*** TRECHO DO DOCUMENTO ***
Vejamos. Você teria que descobrir que o material estava armazenado no porto.
Teria que mandar agentes para identificar se o armazenamento era inadequado, e se havia potencial para um acidente catastrófico.
Teria que acertar o armazém com precisão, para causar um incêndio, sem que ninguém visse ou detectasse seu avião.
Teria que repetir o ataque minutos depois, para provocar a segunda e maior detonação.
Isso tudo para... pois é. Não há motivo. Mesmo Israel, que está trocando sopapos com o Líbano, se resume a atacar posições do Hezbollah na fronteira, eles não encostam em um fio de cabelo do povo em Beirute. Um ataque desses não teria nenhum valor estratégico, a única reação seria unir o povo árabe contra Israel em uma forma que não se vê desde 1967 na Guerra dos Seis Dias.
“Mas eu vi no Whatsapp que foi uma explosão nuclear”
Não, lamento. Não gosto de ser portador de más notícias, mas seu tio no Facebook e no ZapZap não sabe do que está falando.
Vejamos alguns motivos para não ter ocorrido uma detonação nuclear no Líbano.
1 – A explosão foi claramente química
A detonação foi bem “lenta”, com a onda de pressão sendo claramente visível em sua formação. As nuvens alaranjadas formadas são exatamente da cor esperada por compostos de amônia resultantes de uma detonação dessas.
Também não foram detectados efeitos típicos de uma detonação nuclear, como o flash de luz de extrema intensidade e a imensa onda térmica. Compare com uma explosão nuclear de 1kt:
Uma detonação dessas emite uma imensa quantidade de energia na forma de radiação térmica, os danos não seriam somente causados por pressão, mas haveria milhares de incêndios, com coisas e pessoas sendo incineradas nas proximidades. Num raio de quase 1Km todo mundo morreria de envenenamento radioativo.
*** REGISTROS EXTRAÍDOS ***
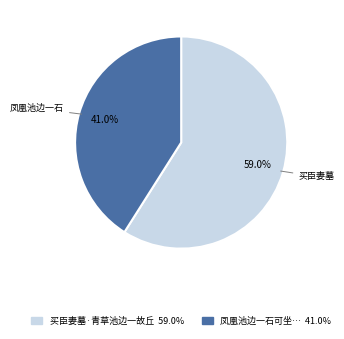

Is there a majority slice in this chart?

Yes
***
*** REGISTROS EXTRAÍDOS ***
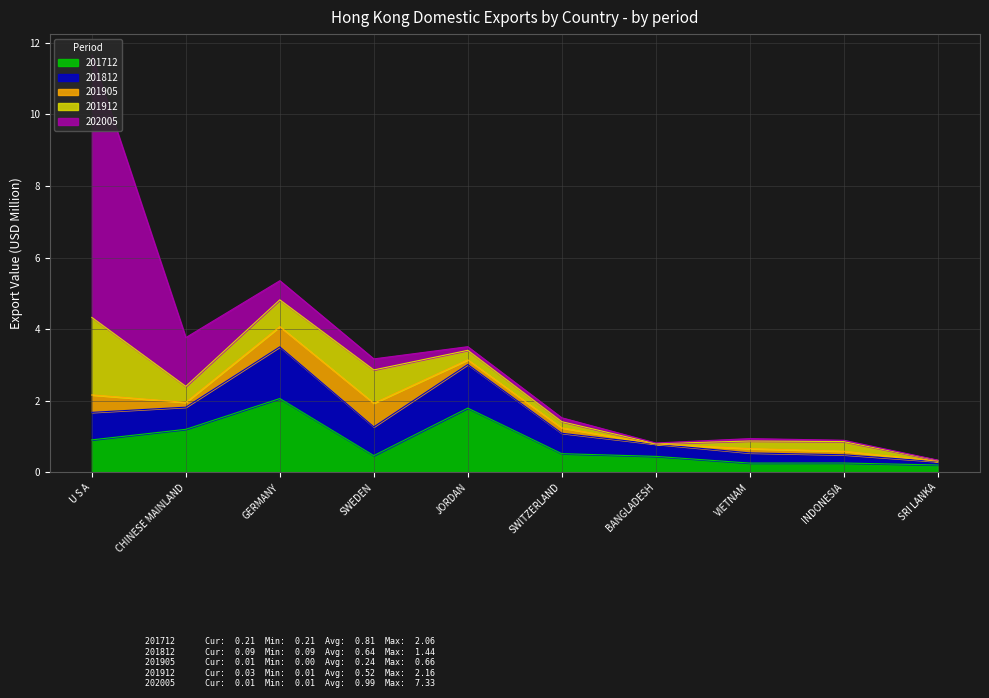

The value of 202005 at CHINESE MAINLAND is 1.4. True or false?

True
***
OBJETIVO DO EXERCÍCIO: Prossiga a redação do texto sobre a explosão em Beirute, começando imediatamente após a última frase apresentada.

ESPAÇO PARA RESPOSTA:
2 – Não há radiação no local
Pois é. Um bom indicativo de uma explosão nuclear é a presença de radiação, ninguém detectou nada de anormal, eu garanto, GARANTO que qualquer apito extra num contador Geiger colocaria uns 20 governos mundiais em alerta máximo. A ideia de terrorismo nuclear tira o sono de muita gente.
3 – Nuvens de cogumelo não são exclusivas de detonações nucleares
As pessoas insistem nessa bobagem, mesmo vendo incontáveis explosões convencionais.
Nuvens de cogumelo são uma característica de toda explosão de grande porte, não tem nada a ver com a origem da detonação. É apenas uma coluna de ar de baixa densidade que é forçada para cima, até atingir uma região em que ela se torna mais densa que o ar à sua volta. Isso faz com que vórtices sejam criados, a coluna se espalhe e o cogumelo seja formado.
Essa detonação em um paiol na Sibéria, em 2019 é muito mais “nuclear” do que a explosão no Líbano, mesmo sendo igualmente produzida por explosivos convencionais.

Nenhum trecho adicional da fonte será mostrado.